Un Sauveur Tombé Du Ciel

Le « Roi du Poulet » n’a pas profité que du football pour servir ses affaires. Les « années fric » voient plusieurs politiques icaunais faire carrière sur le plan national. Si la collaboration avec Jean-Pierre Soisson n’ira jamais au-delà du carré vert, l’entrepreneur use de sa proximité géographique avec Henri Nallet, maire de Tonnerre et ministre de l’Agriculture de François Mitterrand pour s’ouvrir les portes des ministères. Rachat financé par l’État, pression sur certains dossiers, « Bourgoin le Chiraquien » n’a aucune accointance idéologique avec le socialiste Nallet mais « se sert » volontiers de lui pour arriver à ses fins. À l’heure du chômage de masse et de la désindustrialisation, les pouvoirs publics jouent le jeu pour favoriser l’expansion du groupe Bourgoin, tantôt pour favoriser la reprise d’entreprises au bord du dépôt de bilan, tantôt pour construire une nouvelle usine… La Bretagne n’est pas en reste. En 1980, le Chaillotin construit le plus grand complexe européen de dinde à Guiscriff dans le Morbihan. Pour que Bourgoin puisse y poser son jet, le conseil régional breton signe sans hésitation un chèque de 18 millions de francs pour financer l’agrandissement de l’unique piste du modeste aérodrome, situé au pied du nouvel abattoir.
L’entrepreneur icaunais avait aussi un penchant pour les chefs d’État peu fréquentables. À l’automne 1991, Gérard Bourgoin est contacté par le ministre cubain José A. Naranjo qui l’invite à La Havane pour rencontrer Fidel Castro. Il apporte dans ses valises dindes, jambons, quelques caisses de Chablis et ses talents de séducteur. Suffisant pour s’attirer les grâces du dictateur cubain qui l’invite régulièrement sur l’île communiste. Entre deux parties de chasse, sa grande passion, Gérard Bourgoin fait fi de l’embargo américain. Il ouvre un bureau dans la capitale et exporte à Cuba, volailles, voitures, chaussures Adidas.

Des Aventures Sulfureuses

En échange, Fidel Castro lui accorde des permis d’exploration de poches de pétrole via la société Pebercand dans laquelle il embarque son ami Gérard Depardieu… Si l’aventure tourne court après le dépôt de bilan de BSA, l’ex « Roi du Poulet » tente de se refaire le plumage au Congo Brazzaville.
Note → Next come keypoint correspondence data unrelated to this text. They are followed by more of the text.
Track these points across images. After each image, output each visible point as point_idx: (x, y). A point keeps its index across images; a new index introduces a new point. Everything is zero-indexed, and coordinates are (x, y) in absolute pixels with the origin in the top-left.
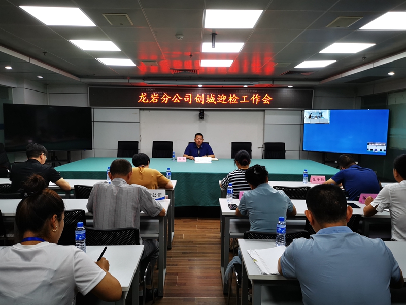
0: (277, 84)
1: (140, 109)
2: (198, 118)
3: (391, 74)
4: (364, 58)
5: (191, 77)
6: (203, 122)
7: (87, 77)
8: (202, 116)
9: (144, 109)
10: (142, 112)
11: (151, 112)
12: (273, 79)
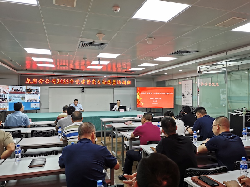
0: (120, 76)
1: (49, 87)
2: (81, 91)
3: (166, 74)
4: (155, 68)
5: (79, 72)
6: (84, 94)
7: (22, 70)
8: (83, 91)
9: (51, 87)
10: (50, 89)
11: (55, 88)
12: (118, 74)
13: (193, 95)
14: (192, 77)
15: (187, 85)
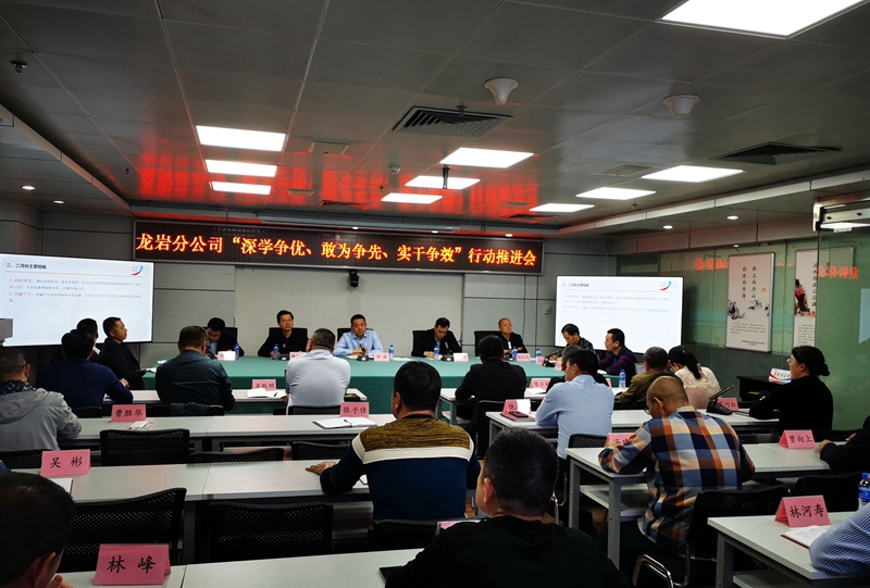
0: (490, 230)
1: (236, 266)
2: (347, 284)
3: (668, 227)
4: (634, 206)
8: (354, 282)
9: (243, 267)
10: (239, 271)
11: (257, 271)
12: (484, 222)
13: (772, 310)
14: (770, 243)
15: (749, 273)
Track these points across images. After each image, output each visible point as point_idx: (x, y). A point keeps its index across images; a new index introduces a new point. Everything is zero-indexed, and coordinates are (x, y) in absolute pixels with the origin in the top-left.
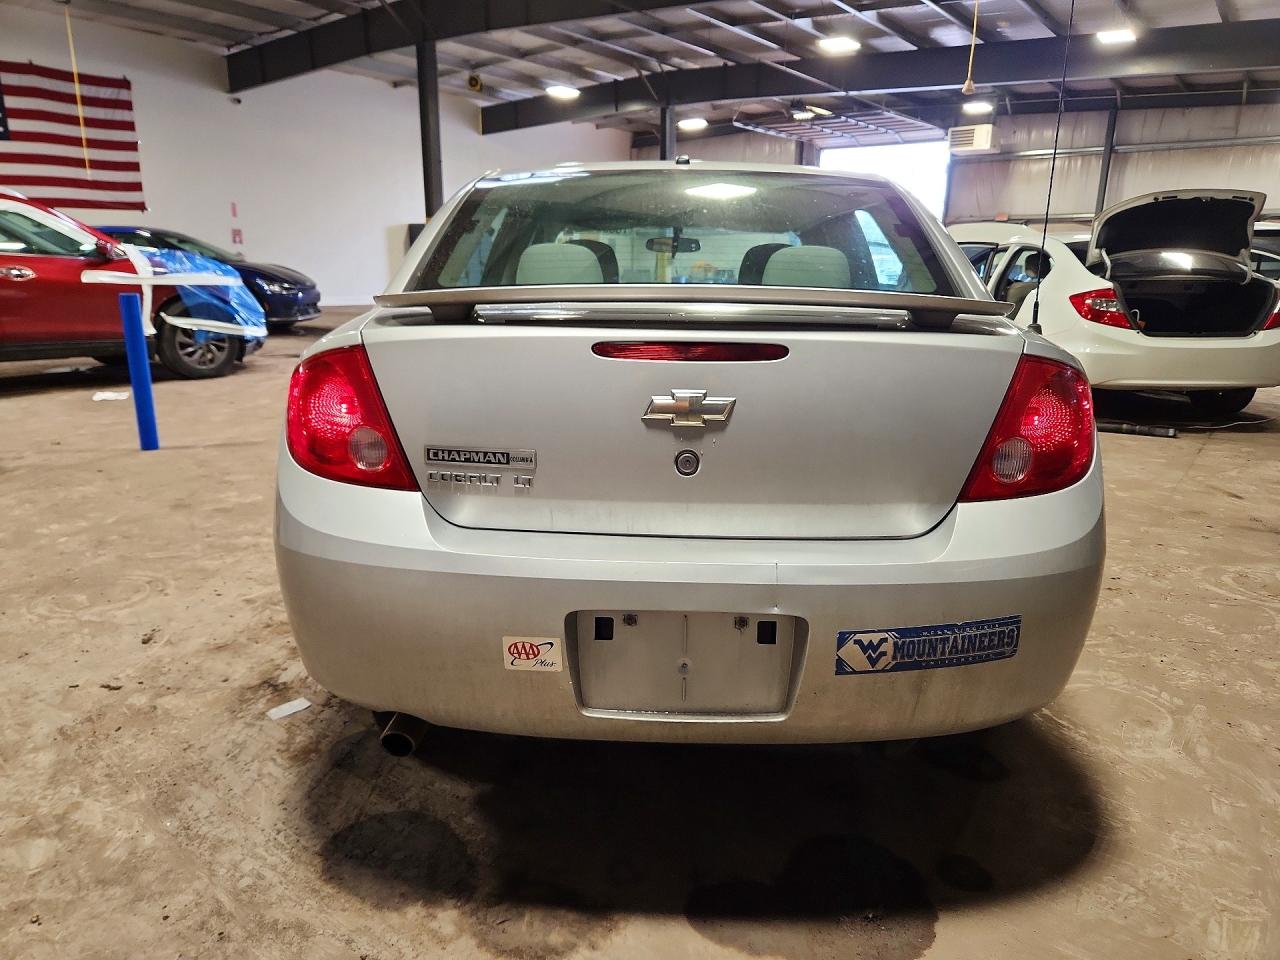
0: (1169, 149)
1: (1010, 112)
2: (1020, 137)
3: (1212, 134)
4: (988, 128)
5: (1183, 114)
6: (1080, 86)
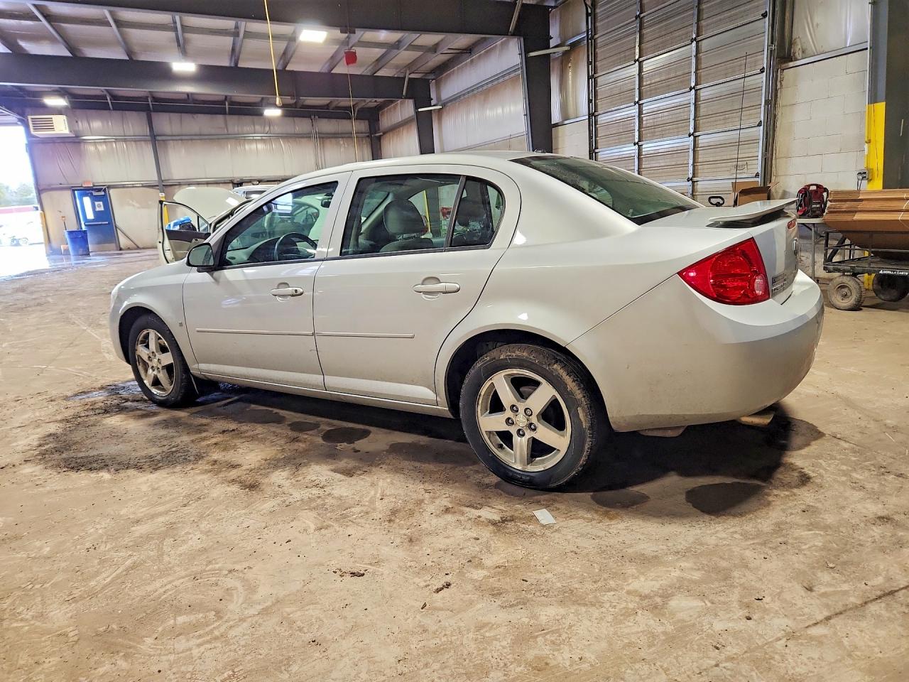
0: (192, 140)
1: (111, 108)
2: (82, 125)
3: (213, 131)
4: (63, 118)
5: (193, 117)
6: (162, 96)
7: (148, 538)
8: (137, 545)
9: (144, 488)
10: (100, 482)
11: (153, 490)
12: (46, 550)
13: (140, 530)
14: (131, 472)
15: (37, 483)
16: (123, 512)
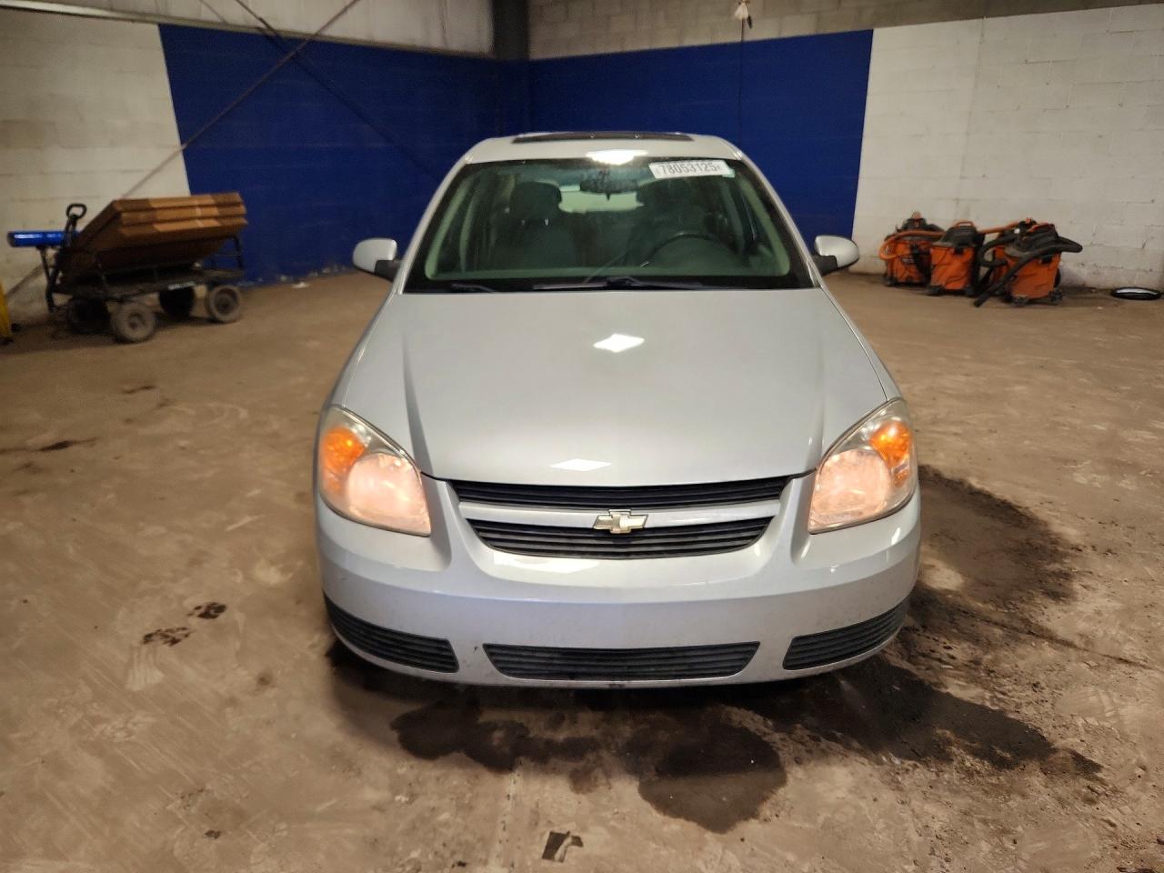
7: (953, 423)
8: (962, 422)
9: (942, 455)
10: (981, 478)
11: (934, 451)
12: (1027, 442)
13: (954, 429)
14: (947, 475)
15: (1050, 506)
16: (965, 444)
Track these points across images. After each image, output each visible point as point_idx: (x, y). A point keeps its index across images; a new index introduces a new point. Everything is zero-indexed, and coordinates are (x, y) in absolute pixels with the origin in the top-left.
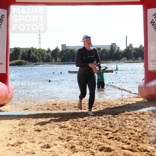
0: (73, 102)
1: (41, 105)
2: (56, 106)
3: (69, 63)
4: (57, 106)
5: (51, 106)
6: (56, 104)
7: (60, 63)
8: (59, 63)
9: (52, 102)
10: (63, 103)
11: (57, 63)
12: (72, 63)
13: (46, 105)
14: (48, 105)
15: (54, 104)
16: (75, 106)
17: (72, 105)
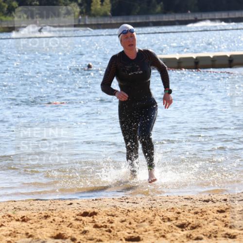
0: (171, 205)
1: (24, 220)
2: (93, 221)
3: (152, 18)
4: (99, 220)
5: (72, 220)
6: (94, 214)
7: (107, 21)
8: (101, 21)
9: (75, 205)
10: (127, 206)
11: (94, 21)
12: (165, 18)
13: (46, 217)
14: (58, 219)
15: (85, 214)
16: (183, 220)
17: (170, 215)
Il négocie en personne avec le président Sassou-Nguesso des champs pétrolifères, embarque avec lui quelques fidèles de l’AJ Auxerre et monte de toutes pièces une académie de football qui remportera la coupe d’Afrique des nations juniors en 2007.
Malgré des hauts et des bas, l’impulsif boucher de Chailley a réussi le tour de force de parvenir, en à peine 30 ans, à sortir de l’anonymat pour devenir celui qui chuchote à l’oreille des puissants, mais aussi patron du football français de 2000 à 2003, fondateur d’une compagnie d’aviation d’affaires ou encore vice-président du conseil général de l’Yonne. À 85 ans, il s’en est allé.